5. It's all about the work
It's not just the digital crowd that's delusional. Traditional agencies are just as susceptible to silly nonsense.

If you hang around agencies for about 15 minutes you're sure to hear that "it's all about the work." It's a pleasant little fantasy, but a fantasy nonetheless.

Advertising is like baseball, and "the work" is like pitching. It's the most important element, but it's far from "all." Advertising is a very complicated and unpredictable business. In order to be successful you have to be able to pitch, hit, play defense, sell hot dogs and give away bobbleheads. 

The fact that some of our most famous creative agencies also seem to have the highest turnover of clients has not penetrated the consciousness of the people who believe this simple notion.

If you could get inside the heads of our clients, I'm pretty sure you'd find that as far as they're concerned, it's not all about the work. It's mostly about the money.

3 comments:

Anonymous said...

"Where are they hiding all these brands that have been built with little ideas?"
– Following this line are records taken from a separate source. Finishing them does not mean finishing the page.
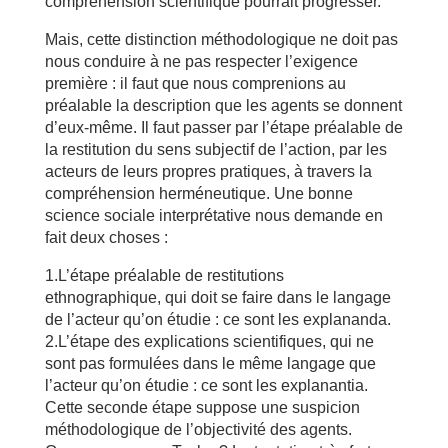
compréhension scientifique pourrait progresser.
Mais, cette distinction méthodologique ne doit pas
nous conduire à ne pas respecter l’exigence
première : il faut que nous comprenions au
préalable la description que les agents se donnent
d’eux-même. Il faut passer par l’étape préalable de
la restitution du sens subjectif de l’action, par les
acteurs de leurs propres pratiques, à travers la
compréhension herméneutique. Une bonne
science sociale interprétative nous demande en
fait deux choses :
1.L’étape préalable de restitutions
ethnographique, qui doit se faire dans le langage
de l’acteur qu’on étudie : ce sont les explananda.
2.L’étape des explications scientifiques, qui ne
sont pas formulées dans le même langage que
l’acteur qu’on étudie : ce sont les explanantia.
Cette seconde étape suppose une suspicion
méthodologique de l’objectivité des agents.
Mint.com? Built mostly on smart content marketing.

Hunter Pechin said...

Don't know for sure, but it seems to me that Mint.com was built on a concept that resonated (a useful personal budgeting software that lived in the proverbial cloud and was therefore ever-accessible and able to link to real-time data) and word-of-mouth, the most powerful form of advertising of all.

Ben Kunz said...


Dear Contrarian, my sweet dear contrarian, your point No. 4 is growing stale. Marketers measure advertising and move dollars to the media channels that work. As a media planner, I advise clients based on what works. Dollars flowing to digital advertising, which includes banners among other such interruptive elements, are evidence that it works.
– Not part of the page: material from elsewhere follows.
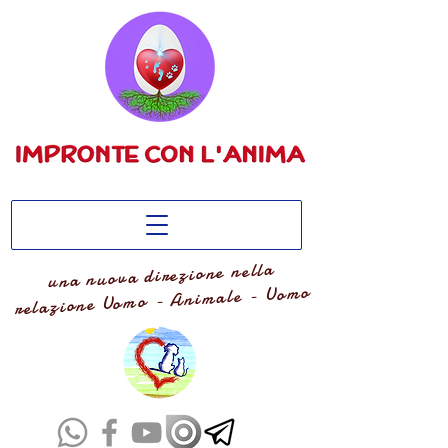
una nuova direzione nella
relazione Uomo - Animale - Uomo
So to suggest digital ads don't work is bunk.

I suspect your antagonism to little banners has more to do with an ingrained worldview that big creative ideas are the apex of advertising, so little boxes that can't hold such ideas are worth nothing. Perhaps. I do agree that a big idea can become the meme that changes behavior, but big ideas are hard to create, and even harder to predict. There is so much randomness to what scales that the little things have to have legs. There is so much advertising hitting consumers that even if your big idea is in the top 1% of all ideas in a week, it's still fighting with 1,000 other big-idea killer concepts. Just as you suggest digital doesn't work, I can mathematically suggest big ideas are a bloated, unwanted commodity prone to as-likely failure. Which would be a little unfair to big ideas, you see the point?

Finally, as we've debated before, the response rates on other forms of advertising, even beloved TV spots, are as piss-poor as those of banners ads -- but it doesn't really matter as long as the end economics work out. You are (theoretically) exposed to 166 TV spots per day or 5,000 commercials on television per month. Take action on 5 and you're at a 0.1% response rate, on par with a good banner campaign. Let me know when you buy more than 5 things per month triggered by television branding. I know, it's "branding," and that is different than trying to get a consumer to respond and buy stuff ... um, still unclear on that point.

But all this is healthy debate, so carry on. We do TV and radio and billboard and print too, and all that matters is measuring what works and reflowing the dollars there. The marketplace's love affair with digital might be an indicator that the channel has more than legs, it may have results.